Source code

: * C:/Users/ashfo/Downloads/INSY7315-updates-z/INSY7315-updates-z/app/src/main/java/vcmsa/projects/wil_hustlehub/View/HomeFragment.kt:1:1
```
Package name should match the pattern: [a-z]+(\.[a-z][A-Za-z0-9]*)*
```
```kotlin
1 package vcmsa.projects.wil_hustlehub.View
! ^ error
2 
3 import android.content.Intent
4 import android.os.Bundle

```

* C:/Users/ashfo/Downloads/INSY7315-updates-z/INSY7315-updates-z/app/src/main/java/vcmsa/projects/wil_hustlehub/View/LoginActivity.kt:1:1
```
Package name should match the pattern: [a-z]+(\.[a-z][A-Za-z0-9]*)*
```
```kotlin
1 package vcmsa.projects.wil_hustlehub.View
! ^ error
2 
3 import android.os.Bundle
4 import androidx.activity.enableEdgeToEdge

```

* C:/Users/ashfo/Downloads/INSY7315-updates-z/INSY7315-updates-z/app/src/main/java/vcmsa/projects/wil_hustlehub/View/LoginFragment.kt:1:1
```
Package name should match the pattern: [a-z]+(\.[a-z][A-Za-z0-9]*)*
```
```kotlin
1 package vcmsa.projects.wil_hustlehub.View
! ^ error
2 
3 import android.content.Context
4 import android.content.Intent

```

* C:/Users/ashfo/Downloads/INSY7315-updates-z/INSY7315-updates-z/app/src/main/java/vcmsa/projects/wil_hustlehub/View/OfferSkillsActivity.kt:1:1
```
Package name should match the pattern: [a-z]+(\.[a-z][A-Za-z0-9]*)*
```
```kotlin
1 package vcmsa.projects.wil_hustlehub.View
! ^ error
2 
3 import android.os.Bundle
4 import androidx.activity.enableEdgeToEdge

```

## [TASK]
Reproduce every line above. Keep it exact.

## [TASK ANSWER]
Source code

: * C:/Users/ashfo/Downloads/INSY7315-updates-z/INSY7315-updates-z/app/src/main/java/vcmsa/projects/wil_hustlehub/View/HomeFragment.kt:1:1
```
Package name should match the pattern: [a-z]+(\.[a-z][A-Za-z0-9]*)*
```
```kotlin
1 package vcmsa.projects.wil_hustlehub.View
! ^ error
2 
3 import android.content.Intent
4 import android.os.Bundle

```

* C:/Users/ashfo/Downloads/INSY7315-updates-z/INSY7315-updates-z/app/src/main/java/vcmsa/projects/wil_hustlehub/View/LoginActivity.kt:1:1
```
Package name should match the pattern: [a-z]+(\.[a-z][A-Za-z0-9]*)*
```
```kotlin
1 package vcmsa.projects.wil_hustlehub.View
! ^ error
2 
3 import android.os.Bundle
4 import androidx.activity.enableEdgeToEdge

```

* C:/Users/ashfo/Downloads/INSY7315-updates-z/INSY7315-updates-z/app/src/main/java/vcmsa/projects/wil_hustlehub/View/LoginFragment.kt:1:1
```
Package name should match the pattern: [a-z]+(\.[a-z][A-Za-z0-9]*)*
```
```kotlin
1 package vcmsa.projects.wil_hustlehub.View
! ^ error
2 
3 import android.content.Context
4 import android.content.Intent

```

* C:/Users/ashfo/Downloads/INSY7315-updates-z/INSY7315-updates-z/app/src/main/java/vcmsa/projects/wil_hustlehub/View/OfferSkillsActivity.kt:1:1
```
Package name should match the pattern: [a-z]+(\.[a-z][A-Za-z0-9]*)*
```
```kotlin
1 package vcmsa.projects.wil_hustlehub.View
! ^ error
2 
3 import android.os.Bundle
4 import androidx.activity.enableEdgeToEdge

```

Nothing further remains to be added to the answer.